Window Functions in SQL:

  1. Basics of Window Functions:

    • Window functions operate on a set of rows and return a single aggregated value for each row.
    • Unlike aggregate functions that return a single value across multiple rows, window functions maintain individual rows and allow calculations based on specific sets of rows.
  2. OVER Clause:

    • The OVER clause defines a window or set of rows that a window function will operate on.
    • The basic syntax includes optional PARTITION BY and ORDER BY clauses.
      • PARTITION BY: Divides the result set into partitions to which the window function is applied.
      • ORDER BY: Specifies the order of rows within each partition.
  3. Use Cases:

    • Analytical Comparisons: Window functions are essential for comparing a specific row's value with other rows, such as finding differences or calculating percentages.
    • Granular Aggregations: They allow for aggregations at different levels of granularity without collapsing rows.
    • Row-level Computations: Window functions facilitate calculations that involve a specific row and a set of related rows.

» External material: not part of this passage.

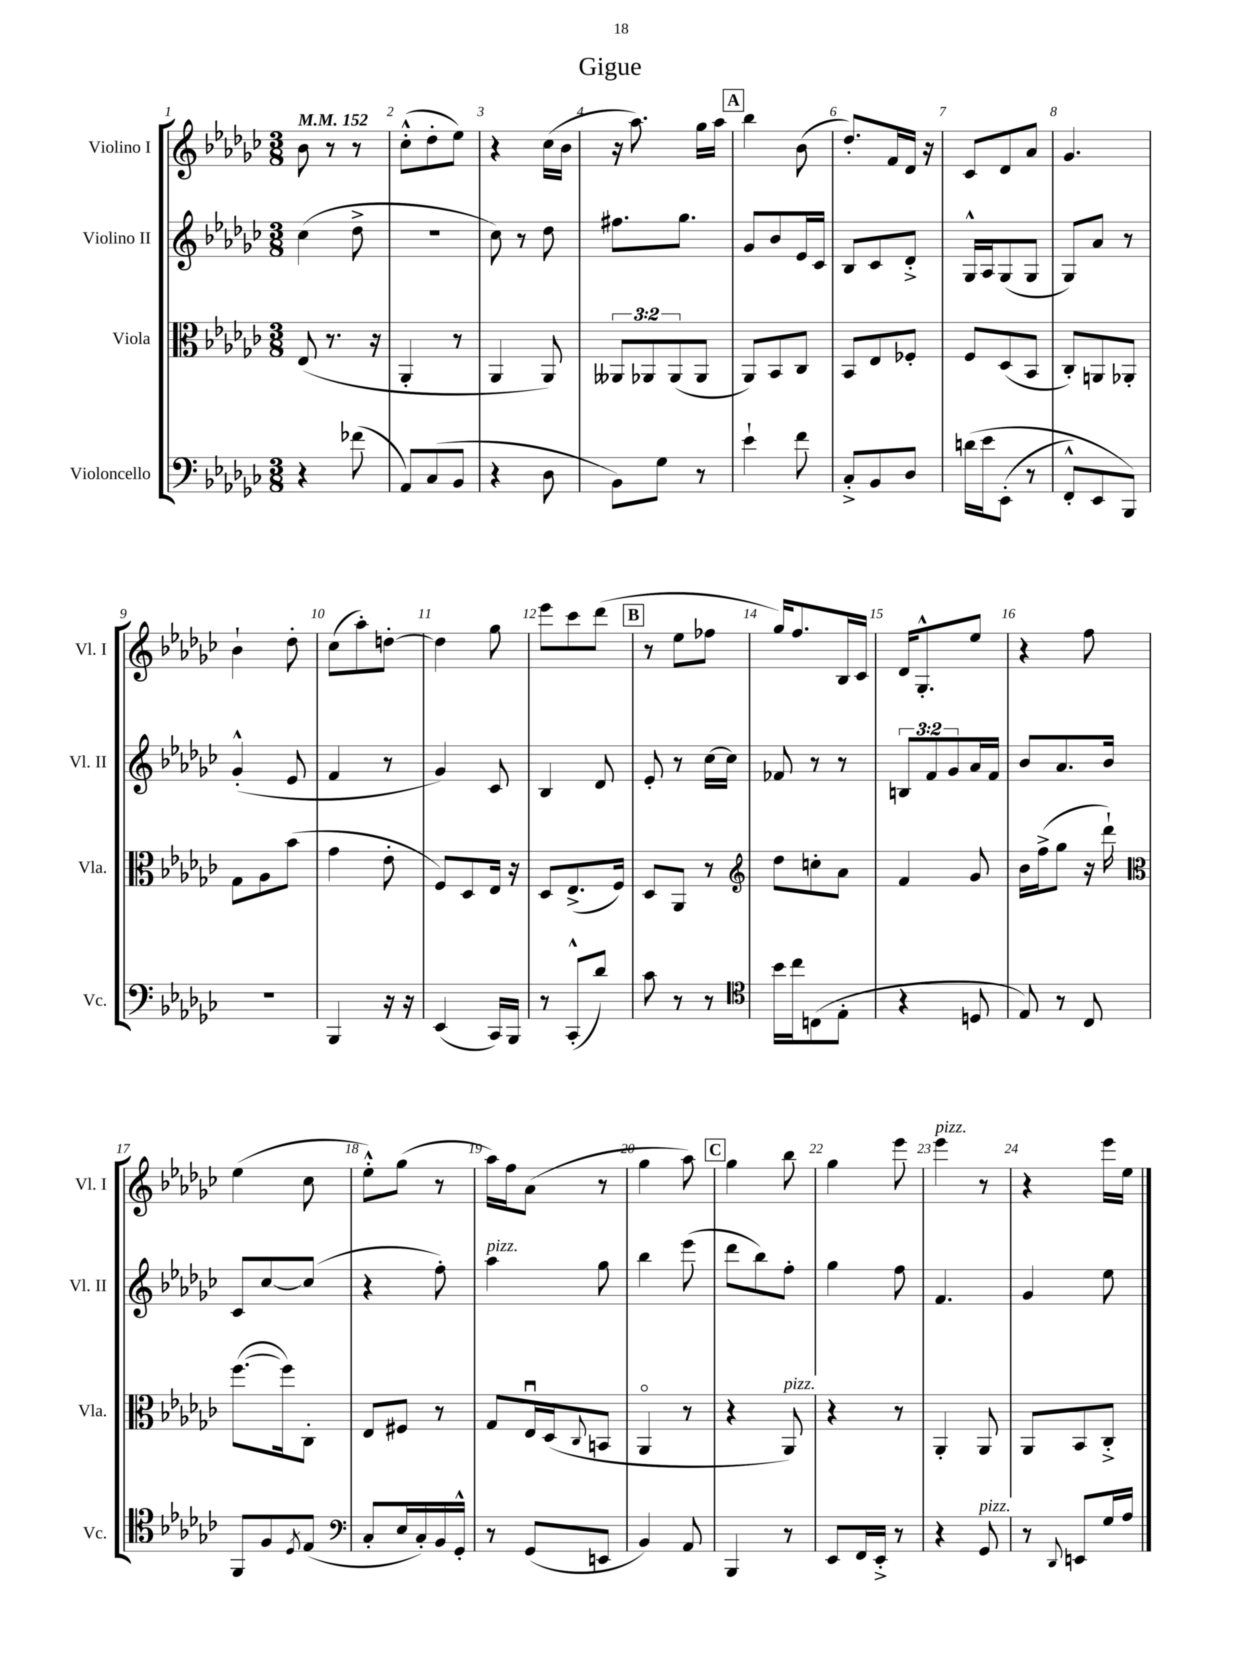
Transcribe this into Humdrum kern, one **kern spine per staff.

Examples from the Article:

  1. Total Units Sold by Article:

    SELECT sale_day, article, SUM(quantity) OVER (PARTITION BY article) AS total_units_sold FROM sales;
  2. Comparing Monthly and Yearly Sales:

    SELECT DISTINCT article, EXTRACT('month' FROM sale_day) AS month, 
          SUM(quantity) OVER (PARTITION BY article, sale_month) AS units_sold_month, 
          SUM(quantity) OVER (PARTITION BY article) AS units_sold_year 
    FROM sales WHERE EXTRACT('YEAR' FROM sale_day) = 2021 ORDER BY article, month;
  3. Branch Performance Analysis:

    SELECT DISTINCT branch, EXTRACT('month' FROM sale_day) AS month, 
          SUM(revenue) OVER (PARTITION BY sale_month) AS total_revenue_month, 
          SUM(revenue) OVER (PARTITION BY branch, sale_month) AS branch_revenue_month,
          (SUM(revenue) OVER (PARTITION BY sale_month)::decimal / (SELECT COUNT(DISTINCT branch) FROM sales)::decimal) AS average_month_branch
    FROM sales WHERE EXTRACT('YEAR' FROM sale_day) = 2021 ORDER BY branch, month;
  4. Analytical Window Functions - Revenue Delta:

    WITH branch_month_sales AS (
      SELECT DISTINCT branch, EXTRACT('MONTH' FROM sale_day) AS month, 
             SUM(revenue) OVER (PARTITION BY branch, sale_month ) AS revenue
      FROM sales
    )
    SELECT branch, month, revenue AS revenue_current_month, 
          LAG(revenue) OVER (PARTITION BY branch ORDER BY month) AS revenue_prev_month,
          revenue - LAG(revenue) OVER (PARTITION BY branch ORDER BY month) AS revenue_delta
    FROM branch_month_sales ORDER BY branch, month;

Conclusion:

Understanding window functions and their associated SQL constructs like the OVER clause is pivotal for advanced data analysis and reporting tasks. By partitioning and ordering data appropriately, SQL developers can achieve complex analytical tasks efficiently. If you're keen to master this topic, hands-on courses and interactive tutorials, as mentioned in the article, can be immensely beneficial.

What Is the OVER() Clause in SQL? (2024)
Top Articles
Latest Posts
Article information

Author: Kimberely Baumbach CPA

Last Updated:

Views: 6063

Rating: 4 / 5 (41 voted)

Reviews: 80% of readers found this page helpful

Author information

Name: Kimberely Baumbach CPA

Birthday: 1996-01-14

Address: 8381 Boyce Course, Imeldachester, ND 74681

Phone: +3571286597580

Job: Product Banking Analyst

Hobby: Cosplaying, Inline skating, Amateur radio, Baton twirling, Mountaineering, Flying, Archery

Introduction: My name is Kimberely Baumbach CPA, I am a gorgeous, bright, charming, encouraging, zealous, lively, good person who loves writing and wants to share my knowledge and understanding with you.